DIRECTIONS FOR THIS TASK
Replace each "catalogue" in the entries with "catalog", leaving the rest unchanged.

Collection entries

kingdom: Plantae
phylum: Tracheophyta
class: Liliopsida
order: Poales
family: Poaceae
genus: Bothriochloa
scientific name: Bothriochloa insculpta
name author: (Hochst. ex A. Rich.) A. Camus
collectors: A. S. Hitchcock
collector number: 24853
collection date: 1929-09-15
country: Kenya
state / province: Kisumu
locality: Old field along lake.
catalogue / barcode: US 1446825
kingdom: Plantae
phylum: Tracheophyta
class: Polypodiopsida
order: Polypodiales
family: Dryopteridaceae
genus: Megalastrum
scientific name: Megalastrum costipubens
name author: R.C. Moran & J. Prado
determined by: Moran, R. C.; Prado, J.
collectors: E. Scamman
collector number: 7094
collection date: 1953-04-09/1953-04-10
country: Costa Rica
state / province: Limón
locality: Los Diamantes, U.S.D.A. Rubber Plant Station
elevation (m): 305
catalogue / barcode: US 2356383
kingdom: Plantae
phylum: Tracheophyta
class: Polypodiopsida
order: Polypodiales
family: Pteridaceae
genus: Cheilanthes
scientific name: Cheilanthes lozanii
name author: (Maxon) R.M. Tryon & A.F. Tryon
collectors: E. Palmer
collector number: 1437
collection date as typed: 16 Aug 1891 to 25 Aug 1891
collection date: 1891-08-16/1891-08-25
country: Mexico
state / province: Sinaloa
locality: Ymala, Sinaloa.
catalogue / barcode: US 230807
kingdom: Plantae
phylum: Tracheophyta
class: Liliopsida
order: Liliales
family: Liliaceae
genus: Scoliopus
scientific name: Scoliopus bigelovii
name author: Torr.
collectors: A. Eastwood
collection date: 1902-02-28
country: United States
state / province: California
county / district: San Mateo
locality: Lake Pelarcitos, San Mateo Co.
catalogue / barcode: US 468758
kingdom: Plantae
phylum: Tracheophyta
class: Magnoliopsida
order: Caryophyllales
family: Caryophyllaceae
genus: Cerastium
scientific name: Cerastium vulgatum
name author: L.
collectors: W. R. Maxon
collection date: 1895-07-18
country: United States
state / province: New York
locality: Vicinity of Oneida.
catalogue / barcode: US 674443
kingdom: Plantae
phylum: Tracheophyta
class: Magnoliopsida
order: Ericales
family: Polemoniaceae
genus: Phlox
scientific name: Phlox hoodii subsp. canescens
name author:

EXERCISE OUTPUT
kingdom: Plantae
phylum: Tracheophyta
class: Liliopsida
order: Poales
family: Poaceae
genus: Bothriochloa
scientific name: Bothriochloa insculpta
name author: (Hochst. ex A. Rich.) A. Camus
collectors: A. S. Hitchcock
collector number: 24853
collection date: 1929-09-15
country: Kenya
state / province: Kisumu
locality: Old field along lake.
catalog / barcode: US 1446825
kingdom: Plantae
phylum: Tracheophyta
class: Polypodiopsida
order: Polypodiales
family: Dryopteridaceae
genus: Megalastrum
scientific name: Megalastrum costipubens
name author: R.C. Moran & J. Prado
determined by: Moran, R. C.; Prado, J.
collectors: E. Scamman
collector number: 7094
collection date: 1953-04-09/1953-04-10
country: Costa Rica
state / province: Limón
locality: Los Diamantes, U.S.D.A. Rubber Plant Station
elevation (m): 305
catalog / barcode: US 2356383
kingdom: Plantae
phylum: Tracheophyta
class: Polypodiopsida
order: Polypodiales
family: Pteridaceae
genus: Cheilanthes
scientific name: Cheilanthes lozanii
name author: (Maxon) R.M. Tryon & A.F. Tryon
collectors: E. Palmer
collector number: 1437
collection date as typed: 16 Aug 1891 to 25 Aug 1891
collection date: 1891-08-16/1891-08-25
country: Mexico
state / province: Sinaloa
locality: Ymala, Sinaloa.
catalog / barcode: US 230807
kingdom: Plantae
phylum: Tracheophyta
class: Liliopsida
order: Liliales
family: Liliaceae
genus: Scoliopus
scientific name: Scoliopus bigelovii
name author: Torr.
collectors: A. Eastwood
collection date: 1902-02-28
country: United States
state / province: California
county / district: San Mateo
locality: Lake Pelarcitos, San Mateo Co.
catalog / barcode: US 468758
kingdom: Plantae
phylum: Tracheophyta
class: Magnoliopsida
order: Caryophyllales
family: Caryophyllaceae
genus: Cerastium
scientific name: Cerastium vulgatum
name author: L.
collectors: W. R. Maxon
collection date: 1895-07-18
country: United States
state / province: New York
locality: Vicinity of Oneida.
catalog / barcode: US 674443
kingdom: Plantae
phylum: Tracheophyta
class: Magnoliopsida
order: Ericales
family: Polemoniaceae
genus: Phlox
scientific name: Phlox hoodii subsp. canescens
name author:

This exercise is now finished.